Segment Start: Task inputs
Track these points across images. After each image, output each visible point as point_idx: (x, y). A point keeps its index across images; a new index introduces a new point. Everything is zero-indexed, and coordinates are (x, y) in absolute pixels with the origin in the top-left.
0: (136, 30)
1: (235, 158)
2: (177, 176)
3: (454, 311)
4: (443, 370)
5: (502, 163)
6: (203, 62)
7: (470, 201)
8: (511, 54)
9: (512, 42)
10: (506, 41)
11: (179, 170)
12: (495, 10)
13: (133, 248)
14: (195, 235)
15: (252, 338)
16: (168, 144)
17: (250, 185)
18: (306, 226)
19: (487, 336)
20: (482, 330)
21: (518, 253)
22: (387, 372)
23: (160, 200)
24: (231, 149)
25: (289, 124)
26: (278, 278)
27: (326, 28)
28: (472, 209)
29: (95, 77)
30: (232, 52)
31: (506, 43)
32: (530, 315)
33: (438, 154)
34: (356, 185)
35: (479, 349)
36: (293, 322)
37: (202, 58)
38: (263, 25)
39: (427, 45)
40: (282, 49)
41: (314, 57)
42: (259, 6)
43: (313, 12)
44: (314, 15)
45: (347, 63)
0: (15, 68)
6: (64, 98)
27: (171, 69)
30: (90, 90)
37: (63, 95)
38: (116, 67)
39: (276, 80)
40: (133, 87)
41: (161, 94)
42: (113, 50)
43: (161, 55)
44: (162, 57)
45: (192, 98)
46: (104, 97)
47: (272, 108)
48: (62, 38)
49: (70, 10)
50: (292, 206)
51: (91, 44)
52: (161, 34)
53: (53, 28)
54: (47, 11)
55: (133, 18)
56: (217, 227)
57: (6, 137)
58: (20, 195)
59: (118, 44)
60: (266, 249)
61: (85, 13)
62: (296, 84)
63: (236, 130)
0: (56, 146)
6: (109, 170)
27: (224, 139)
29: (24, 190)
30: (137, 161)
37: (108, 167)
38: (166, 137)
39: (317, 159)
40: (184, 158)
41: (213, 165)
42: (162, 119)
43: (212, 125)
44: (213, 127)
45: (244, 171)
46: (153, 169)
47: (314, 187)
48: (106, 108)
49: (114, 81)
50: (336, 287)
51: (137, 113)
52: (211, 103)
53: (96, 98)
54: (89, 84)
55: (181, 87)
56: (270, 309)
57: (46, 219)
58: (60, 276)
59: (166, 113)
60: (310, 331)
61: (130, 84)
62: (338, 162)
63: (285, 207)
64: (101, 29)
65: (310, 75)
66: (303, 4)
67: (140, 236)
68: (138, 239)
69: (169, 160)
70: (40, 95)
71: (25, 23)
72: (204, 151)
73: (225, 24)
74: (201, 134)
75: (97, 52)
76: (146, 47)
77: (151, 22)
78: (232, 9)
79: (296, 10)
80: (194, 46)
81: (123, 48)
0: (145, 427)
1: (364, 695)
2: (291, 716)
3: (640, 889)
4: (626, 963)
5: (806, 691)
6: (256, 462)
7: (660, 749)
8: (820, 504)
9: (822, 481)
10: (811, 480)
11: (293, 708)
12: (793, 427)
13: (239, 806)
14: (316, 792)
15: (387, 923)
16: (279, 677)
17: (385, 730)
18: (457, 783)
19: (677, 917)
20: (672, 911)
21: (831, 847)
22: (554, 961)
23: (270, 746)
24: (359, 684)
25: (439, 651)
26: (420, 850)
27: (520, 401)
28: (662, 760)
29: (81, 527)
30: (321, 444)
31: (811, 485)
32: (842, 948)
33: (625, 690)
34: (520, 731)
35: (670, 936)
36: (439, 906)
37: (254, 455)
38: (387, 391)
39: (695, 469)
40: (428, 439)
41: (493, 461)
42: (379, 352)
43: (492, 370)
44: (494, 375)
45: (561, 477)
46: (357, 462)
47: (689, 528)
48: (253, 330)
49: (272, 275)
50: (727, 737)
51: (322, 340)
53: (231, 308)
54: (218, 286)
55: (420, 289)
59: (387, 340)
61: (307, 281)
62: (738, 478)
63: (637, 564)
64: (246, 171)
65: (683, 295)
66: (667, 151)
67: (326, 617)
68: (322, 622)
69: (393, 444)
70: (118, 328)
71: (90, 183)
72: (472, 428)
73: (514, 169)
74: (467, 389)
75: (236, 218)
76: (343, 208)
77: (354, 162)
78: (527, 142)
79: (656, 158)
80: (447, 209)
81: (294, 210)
Segment End: Task inputs
_Exercise requirements_: Copy every item above, word for word and in the same order.

_Written solution_:
Track these points across images. After each image, output each visible point as point_idx: (x, y). A point keeps its index across images; a new index introduces a new point. Everything is zero-indexed, and coordinates are (x, y) in absolute pixels with the origin in the top-left.
0: (136, 30)
1: (235, 158)
2: (177, 176)
3: (454, 311)
4: (443, 370)
5: (502, 163)
6: (203, 62)
7: (470, 201)
8: (511, 54)
9: (512, 42)
10: (506, 41)
11: (179, 170)
12: (495, 10)
13: (133, 248)
14: (195, 235)
15: (252, 338)
16: (168, 144)
17: (250, 185)
18: (306, 226)
19: (487, 336)
20: (482, 330)
21: (518, 253)
22: (387, 372)
23: (160, 200)
24: (231, 149)
25: (289, 124)
26: (278, 278)
27: (326, 28)
28: (472, 209)
29: (95, 77)
30: (232, 52)
31: (506, 43)
32: (530, 315)
33: (438, 154)
34: (356, 185)
35: (479, 349)
36: (293, 322)
37: (202, 58)
38: (263, 25)
39: (427, 45)
40: (282, 49)
41: (314, 57)
42: (259, 6)
43: (313, 12)
44: (314, 15)
45: (347, 63)
0: (15, 68)
6: (64, 98)
27: (171, 69)
30: (90, 90)
37: (63, 95)
38: (116, 67)
39: (276, 80)
40: (133, 87)
41: (161, 94)
42: (113, 50)
43: (161, 55)
44: (162, 57)
45: (192, 98)
46: (104, 97)
47: (272, 108)
48: (62, 38)
49: (70, 10)
50: (292, 206)
51: (91, 44)
52: (161, 34)
53: (53, 28)
54: (47, 11)
55: (133, 18)
56: (217, 227)
57: (6, 137)
58: (20, 195)
59: (118, 44)
60: (266, 249)
61: (85, 13)
62: (296, 84)
63: (236, 130)
0: (56, 146)
6: (109, 170)
27: (224, 139)
29: (24, 190)
30: (137, 161)
37: (108, 167)
38: (166, 137)
39: (317, 159)
40: (184, 158)
41: (213, 165)
42: (162, 119)
43: (212, 125)
44: (213, 127)
45: (244, 171)
46: (153, 169)
47: (314, 187)
48: (106, 108)
49: (114, 81)
50: (336, 287)
51: (137, 113)
52: (211, 103)
53: (96, 98)
54: (89, 84)
55: (181, 87)
56: (270, 309)
57: (46, 219)
58: (60, 276)
59: (166, 113)
60: (310, 331)
61: (130, 84)
62: (338, 162)
63: (285, 207)
64: (101, 29)
65: (310, 75)
66: (303, 4)
67: (140, 236)
68: (138, 239)
69: (169, 160)
70: (40, 95)
71: (25, 23)
72: (204, 151)
73: (225, 24)
74: (201, 134)
75: (97, 52)
76: (146, 47)
77: (151, 22)
78: (232, 9)
79: (296, 10)
80: (194, 46)
81: (123, 48)
0: (145, 427)
1: (364, 695)
2: (291, 716)
3: (640, 889)
4: (626, 963)
5: (806, 691)
6: (256, 462)
7: (660, 749)
8: (820, 504)
9: (822, 481)
10: (811, 480)
11: (293, 708)
12: (793, 427)
13: (239, 806)
14: (316, 792)
15: (387, 923)
16: (279, 677)
17: (385, 730)
18: (457, 783)
19: (677, 917)
20: (672, 911)
21: (831, 847)
22: (554, 961)
23: (270, 746)
24: (359, 684)
25: (439, 651)
26: (420, 850)
27: (520, 401)
28: (662, 760)
29: (81, 527)
30: (321, 444)
31: (811, 485)
32: (842, 948)
33: (625, 690)
34: (520, 731)
35: (670, 936)
36: (439, 906)
37: (254, 455)
38: (387, 391)
39: (695, 469)
40: (428, 439)
41: (493, 461)
42: (379, 352)
43: (492, 370)
44: (494, 375)
45: (561, 477)
46: (357, 462)
47: (689, 528)
48: (253, 330)
49: (272, 275)
50: (727, 737)
51: (322, 340)
53: (231, 308)
54: (218, 286)
55: (420, 289)
59: (387, 340)
61: (307, 281)
62: (738, 478)
63: (637, 564)
64: (246, 171)
65: (683, 295)
66: (667, 151)
67: (326, 617)
68: (322, 622)
69: (393, 444)
70: (118, 328)
71: (90, 183)
72: (472, 428)
73: (514, 169)
74: (467, 389)
75: (236, 218)
76: (343, 208)
77: (354, 162)
78: (527, 142)
79: (656, 158)
80: (447, 209)
81: (294, 210)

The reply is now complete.